Invariant is a property, held by a class of mathematical objects, which remains unchanged when transformations of a certain type are applied to the objects

when type is a set of values. Meaning (super simplified) when you have 2 types A and B and the transformation g : A -> B you can define something to be an invariant f for the transformation if (and only if)

∀ a ∈ A: f(a) = f(g(a))

Obviously, A -> B is a type by itself, but that doesn't help a lot with invariants.

gsnewmark commented 6 years ago

I have a stylistic question: why specify result type before the arguments? To be similar to schema and not confuse people experienced in Clojure, where everything after the params list is part of body? It looks a bit artificial to me as natural flow is from params to the result, and not vice versa.

serzh commented 6 years ago

@gsnewmark I've partially agree with you. I just don't want people get confused of where to place the parameter given schema and schema-refined.

serzh commented 6 years ago

@kachayev Got it. What I've really written is not an invariant but a dependent type.

Also, I've found that this (r/EndsWithStr str) part of LeftPadInv is actually invariant w.r.t the transformation.

So we need a way to destructure type variables in the function definition. I need some time to wrap my head around this.
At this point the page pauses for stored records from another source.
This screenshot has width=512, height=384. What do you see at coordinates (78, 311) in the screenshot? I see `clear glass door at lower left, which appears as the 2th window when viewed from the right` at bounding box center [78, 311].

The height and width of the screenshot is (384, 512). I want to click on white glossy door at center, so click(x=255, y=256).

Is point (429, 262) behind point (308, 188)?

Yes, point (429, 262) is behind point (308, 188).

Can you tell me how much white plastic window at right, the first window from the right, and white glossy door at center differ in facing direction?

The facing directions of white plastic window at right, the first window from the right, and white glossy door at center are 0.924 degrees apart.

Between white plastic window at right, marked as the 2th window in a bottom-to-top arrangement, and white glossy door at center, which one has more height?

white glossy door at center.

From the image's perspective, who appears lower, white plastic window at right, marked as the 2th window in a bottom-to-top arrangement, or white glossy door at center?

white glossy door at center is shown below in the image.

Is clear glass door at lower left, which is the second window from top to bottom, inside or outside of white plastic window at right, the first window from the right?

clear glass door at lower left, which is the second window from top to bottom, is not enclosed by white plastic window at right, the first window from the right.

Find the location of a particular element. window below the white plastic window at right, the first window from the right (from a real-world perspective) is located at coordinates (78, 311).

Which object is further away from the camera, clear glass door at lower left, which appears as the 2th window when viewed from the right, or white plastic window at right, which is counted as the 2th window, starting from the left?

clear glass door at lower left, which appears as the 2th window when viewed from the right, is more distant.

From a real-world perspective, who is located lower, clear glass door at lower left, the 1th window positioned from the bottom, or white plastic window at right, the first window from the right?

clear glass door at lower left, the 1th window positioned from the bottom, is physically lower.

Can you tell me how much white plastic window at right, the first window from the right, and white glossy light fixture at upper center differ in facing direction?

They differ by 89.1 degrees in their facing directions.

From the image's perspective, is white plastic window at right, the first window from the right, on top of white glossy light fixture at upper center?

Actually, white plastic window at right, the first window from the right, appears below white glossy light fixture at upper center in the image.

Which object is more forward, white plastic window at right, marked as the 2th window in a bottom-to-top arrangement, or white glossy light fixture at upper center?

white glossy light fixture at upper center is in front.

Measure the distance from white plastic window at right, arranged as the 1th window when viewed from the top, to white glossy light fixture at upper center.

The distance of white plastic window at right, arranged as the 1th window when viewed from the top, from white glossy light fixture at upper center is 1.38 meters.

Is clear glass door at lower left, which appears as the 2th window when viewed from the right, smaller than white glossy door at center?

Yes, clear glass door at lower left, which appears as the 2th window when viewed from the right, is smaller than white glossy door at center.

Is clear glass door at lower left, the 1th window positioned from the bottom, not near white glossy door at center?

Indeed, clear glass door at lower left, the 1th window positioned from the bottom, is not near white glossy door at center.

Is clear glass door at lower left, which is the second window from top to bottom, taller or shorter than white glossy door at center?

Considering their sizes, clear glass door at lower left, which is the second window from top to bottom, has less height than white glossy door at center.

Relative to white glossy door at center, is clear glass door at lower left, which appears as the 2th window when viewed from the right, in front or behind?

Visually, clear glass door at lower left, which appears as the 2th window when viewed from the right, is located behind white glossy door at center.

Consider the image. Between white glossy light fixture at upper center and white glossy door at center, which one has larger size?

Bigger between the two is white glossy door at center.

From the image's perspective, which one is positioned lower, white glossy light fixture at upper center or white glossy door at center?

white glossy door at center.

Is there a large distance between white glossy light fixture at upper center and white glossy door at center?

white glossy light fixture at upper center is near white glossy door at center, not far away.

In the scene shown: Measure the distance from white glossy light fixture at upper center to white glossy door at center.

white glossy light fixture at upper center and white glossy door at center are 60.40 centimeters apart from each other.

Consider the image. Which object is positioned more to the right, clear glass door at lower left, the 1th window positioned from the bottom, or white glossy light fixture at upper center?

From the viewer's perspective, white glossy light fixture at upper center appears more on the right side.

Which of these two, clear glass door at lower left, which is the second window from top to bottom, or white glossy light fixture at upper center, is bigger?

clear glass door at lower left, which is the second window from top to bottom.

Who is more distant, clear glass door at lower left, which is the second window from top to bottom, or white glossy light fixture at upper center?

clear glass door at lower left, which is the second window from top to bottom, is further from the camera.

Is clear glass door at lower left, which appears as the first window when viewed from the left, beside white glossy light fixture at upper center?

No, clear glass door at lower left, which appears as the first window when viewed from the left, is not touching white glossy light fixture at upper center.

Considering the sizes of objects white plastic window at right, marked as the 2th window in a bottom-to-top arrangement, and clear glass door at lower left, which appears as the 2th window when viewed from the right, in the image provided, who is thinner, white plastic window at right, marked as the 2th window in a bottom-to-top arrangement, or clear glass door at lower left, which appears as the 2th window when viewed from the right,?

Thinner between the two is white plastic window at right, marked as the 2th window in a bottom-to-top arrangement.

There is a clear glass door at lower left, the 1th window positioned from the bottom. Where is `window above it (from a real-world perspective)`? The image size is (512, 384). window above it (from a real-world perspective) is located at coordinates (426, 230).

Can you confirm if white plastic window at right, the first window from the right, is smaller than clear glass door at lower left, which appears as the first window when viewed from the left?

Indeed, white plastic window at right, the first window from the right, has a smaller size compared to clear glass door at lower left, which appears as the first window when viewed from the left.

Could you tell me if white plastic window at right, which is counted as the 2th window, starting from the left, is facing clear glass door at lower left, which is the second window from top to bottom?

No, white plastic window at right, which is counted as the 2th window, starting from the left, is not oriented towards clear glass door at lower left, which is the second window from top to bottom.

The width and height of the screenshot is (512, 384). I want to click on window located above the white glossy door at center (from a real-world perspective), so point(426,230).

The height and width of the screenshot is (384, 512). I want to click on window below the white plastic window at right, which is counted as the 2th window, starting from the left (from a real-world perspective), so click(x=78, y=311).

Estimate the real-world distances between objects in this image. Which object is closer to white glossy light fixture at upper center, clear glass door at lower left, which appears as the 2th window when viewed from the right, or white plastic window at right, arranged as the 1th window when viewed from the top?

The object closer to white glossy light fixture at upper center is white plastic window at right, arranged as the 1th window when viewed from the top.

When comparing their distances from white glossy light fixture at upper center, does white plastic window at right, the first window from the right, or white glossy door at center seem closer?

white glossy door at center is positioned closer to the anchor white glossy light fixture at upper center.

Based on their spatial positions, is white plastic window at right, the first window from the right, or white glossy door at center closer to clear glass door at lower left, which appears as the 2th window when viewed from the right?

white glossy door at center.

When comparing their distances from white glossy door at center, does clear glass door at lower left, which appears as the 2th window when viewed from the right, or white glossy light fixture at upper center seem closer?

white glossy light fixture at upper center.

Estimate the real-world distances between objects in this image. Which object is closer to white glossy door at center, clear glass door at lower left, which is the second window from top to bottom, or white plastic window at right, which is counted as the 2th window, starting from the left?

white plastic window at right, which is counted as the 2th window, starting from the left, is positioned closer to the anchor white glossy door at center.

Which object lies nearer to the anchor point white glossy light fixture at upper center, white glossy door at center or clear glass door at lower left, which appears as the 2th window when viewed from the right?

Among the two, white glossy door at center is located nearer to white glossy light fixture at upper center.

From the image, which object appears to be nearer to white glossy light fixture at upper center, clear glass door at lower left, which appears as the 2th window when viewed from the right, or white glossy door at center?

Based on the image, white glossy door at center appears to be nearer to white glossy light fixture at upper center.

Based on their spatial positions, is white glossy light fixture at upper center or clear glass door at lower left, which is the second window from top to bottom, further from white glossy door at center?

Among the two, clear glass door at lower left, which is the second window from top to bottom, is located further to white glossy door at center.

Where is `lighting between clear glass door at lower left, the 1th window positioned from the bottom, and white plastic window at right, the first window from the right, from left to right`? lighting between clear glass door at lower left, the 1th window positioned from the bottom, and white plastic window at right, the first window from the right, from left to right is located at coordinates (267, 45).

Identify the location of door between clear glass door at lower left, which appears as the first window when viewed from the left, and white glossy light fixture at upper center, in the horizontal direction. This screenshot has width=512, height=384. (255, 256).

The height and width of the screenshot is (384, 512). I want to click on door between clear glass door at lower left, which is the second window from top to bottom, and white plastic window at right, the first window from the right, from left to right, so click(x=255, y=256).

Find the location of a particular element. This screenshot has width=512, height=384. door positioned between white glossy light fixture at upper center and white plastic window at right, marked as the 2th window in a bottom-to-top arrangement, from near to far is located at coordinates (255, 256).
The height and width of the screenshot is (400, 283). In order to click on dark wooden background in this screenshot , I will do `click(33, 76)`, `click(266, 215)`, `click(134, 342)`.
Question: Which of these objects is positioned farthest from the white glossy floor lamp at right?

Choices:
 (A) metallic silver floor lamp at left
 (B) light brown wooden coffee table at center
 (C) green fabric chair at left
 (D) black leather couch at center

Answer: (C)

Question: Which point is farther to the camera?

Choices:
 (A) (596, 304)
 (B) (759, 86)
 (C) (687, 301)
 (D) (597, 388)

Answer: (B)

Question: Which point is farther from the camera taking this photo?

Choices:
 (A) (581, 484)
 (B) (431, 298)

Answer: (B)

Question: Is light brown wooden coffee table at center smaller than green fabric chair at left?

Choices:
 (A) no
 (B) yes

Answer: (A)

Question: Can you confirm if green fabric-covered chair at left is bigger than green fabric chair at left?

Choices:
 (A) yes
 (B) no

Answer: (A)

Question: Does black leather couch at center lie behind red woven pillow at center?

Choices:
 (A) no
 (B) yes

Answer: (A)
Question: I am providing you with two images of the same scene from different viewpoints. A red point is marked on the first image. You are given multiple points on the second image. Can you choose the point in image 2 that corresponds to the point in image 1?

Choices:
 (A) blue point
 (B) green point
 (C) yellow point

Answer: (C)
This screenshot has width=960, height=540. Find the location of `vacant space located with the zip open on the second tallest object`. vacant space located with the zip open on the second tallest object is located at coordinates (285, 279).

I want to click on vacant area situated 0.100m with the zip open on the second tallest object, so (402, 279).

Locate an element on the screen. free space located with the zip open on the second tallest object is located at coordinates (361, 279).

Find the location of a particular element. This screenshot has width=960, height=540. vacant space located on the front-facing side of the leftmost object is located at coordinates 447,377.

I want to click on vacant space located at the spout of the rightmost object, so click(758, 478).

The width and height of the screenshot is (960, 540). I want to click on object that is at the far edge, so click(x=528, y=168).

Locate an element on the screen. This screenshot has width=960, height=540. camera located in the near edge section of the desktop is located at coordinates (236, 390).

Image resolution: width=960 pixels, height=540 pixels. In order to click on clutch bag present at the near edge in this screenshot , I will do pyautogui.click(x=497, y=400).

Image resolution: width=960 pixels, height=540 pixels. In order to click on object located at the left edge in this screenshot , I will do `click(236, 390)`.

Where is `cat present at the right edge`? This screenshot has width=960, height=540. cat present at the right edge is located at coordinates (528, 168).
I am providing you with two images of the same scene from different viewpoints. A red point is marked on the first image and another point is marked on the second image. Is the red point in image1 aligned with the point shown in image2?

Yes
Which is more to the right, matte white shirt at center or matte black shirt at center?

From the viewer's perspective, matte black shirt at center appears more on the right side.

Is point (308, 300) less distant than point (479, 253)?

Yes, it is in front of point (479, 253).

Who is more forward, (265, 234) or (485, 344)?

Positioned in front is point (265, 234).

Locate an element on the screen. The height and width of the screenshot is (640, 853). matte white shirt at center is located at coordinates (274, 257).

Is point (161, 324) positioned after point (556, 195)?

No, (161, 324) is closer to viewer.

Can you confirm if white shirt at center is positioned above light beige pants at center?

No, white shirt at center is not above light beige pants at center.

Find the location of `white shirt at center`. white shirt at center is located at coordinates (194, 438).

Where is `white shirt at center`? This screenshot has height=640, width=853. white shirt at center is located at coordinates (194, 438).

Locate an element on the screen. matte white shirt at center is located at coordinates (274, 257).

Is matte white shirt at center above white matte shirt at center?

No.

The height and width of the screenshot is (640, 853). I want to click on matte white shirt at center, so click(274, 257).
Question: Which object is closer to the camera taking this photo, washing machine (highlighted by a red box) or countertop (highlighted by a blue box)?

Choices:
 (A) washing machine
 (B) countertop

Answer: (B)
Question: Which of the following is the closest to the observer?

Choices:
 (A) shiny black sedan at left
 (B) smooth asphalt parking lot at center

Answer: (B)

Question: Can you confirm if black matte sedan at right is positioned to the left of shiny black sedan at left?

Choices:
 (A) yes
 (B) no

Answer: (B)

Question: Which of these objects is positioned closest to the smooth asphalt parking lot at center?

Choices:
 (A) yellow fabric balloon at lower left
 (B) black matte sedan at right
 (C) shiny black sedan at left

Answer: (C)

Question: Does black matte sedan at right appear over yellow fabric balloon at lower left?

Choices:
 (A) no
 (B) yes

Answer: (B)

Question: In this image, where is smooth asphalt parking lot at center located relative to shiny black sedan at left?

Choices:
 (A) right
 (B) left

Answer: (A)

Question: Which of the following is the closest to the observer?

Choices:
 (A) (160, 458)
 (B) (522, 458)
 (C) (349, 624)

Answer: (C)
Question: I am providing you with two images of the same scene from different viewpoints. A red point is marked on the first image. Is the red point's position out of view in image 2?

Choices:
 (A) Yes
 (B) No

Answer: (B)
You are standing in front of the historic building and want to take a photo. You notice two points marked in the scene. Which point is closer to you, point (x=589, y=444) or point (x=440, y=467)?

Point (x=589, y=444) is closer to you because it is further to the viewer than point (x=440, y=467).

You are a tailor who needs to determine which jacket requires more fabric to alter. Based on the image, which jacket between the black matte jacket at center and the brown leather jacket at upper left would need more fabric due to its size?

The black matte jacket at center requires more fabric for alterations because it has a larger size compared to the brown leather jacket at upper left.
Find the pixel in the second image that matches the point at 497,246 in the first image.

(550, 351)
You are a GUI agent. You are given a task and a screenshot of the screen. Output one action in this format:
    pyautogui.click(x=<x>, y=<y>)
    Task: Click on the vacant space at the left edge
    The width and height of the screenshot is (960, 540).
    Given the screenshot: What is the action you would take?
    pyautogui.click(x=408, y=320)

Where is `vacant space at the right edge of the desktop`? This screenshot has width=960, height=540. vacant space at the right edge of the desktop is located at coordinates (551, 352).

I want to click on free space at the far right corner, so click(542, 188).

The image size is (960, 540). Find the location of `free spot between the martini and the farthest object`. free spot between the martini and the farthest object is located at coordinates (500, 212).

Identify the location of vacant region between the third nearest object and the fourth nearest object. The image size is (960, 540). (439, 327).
kachayev commented 6 years ago

@serzh Talking about capturing type params/destructuring, we're returning back (once again) to the idea of generics declaration and probably we do not need to this right now. left-pad is a super simple example on that matter, as far as all of the type params for the result can be derived from function call params. conj from your examples can be also expressed as:

(r/defn conj :- (r/refined [T] (r/BoundedSize (inc (count xs))))
  [xs :- [T]
    x :- T])))

What we need to here, is to ensure T remains the same for xs and x... and that might be a problem 😞 To deal safely with that, we need either

a) super smart approach how to determine T in runtime for all possible situations (full type inference that still with fallback to Any)

b) the idea/notion of conj[T] as a function generic, which also seems a bit clumsy

Probably we need to "relax" here and cover situations like

(defn add-ticket :- (r/refined Settings
                               (r/On :tickets
                                     (r/BoundedSize (inc (count (:tickets settings))))))
  [settings :- Settings ticket :- Ticket])

and call it a day.

kachayev commented 6 years ago

@serzh BTW, my last example would look better with invariant function num-tickets-inc instead of this On + BoundedSize 😐

serzh commented 6 years ago

@kachayev

conj from your examples can be also expressed as:

conj clearly has to operate on the bounded list, in the other way it doesn't make sense. But there is no way to know if a collection is bounded in Clojure.

Probably we need to "relax" here and cover situations like

You mean skip type variables for now?

serzh commented 6 years ago

would look better with invariant function

is it an invariant? it is just a function that return type given a value.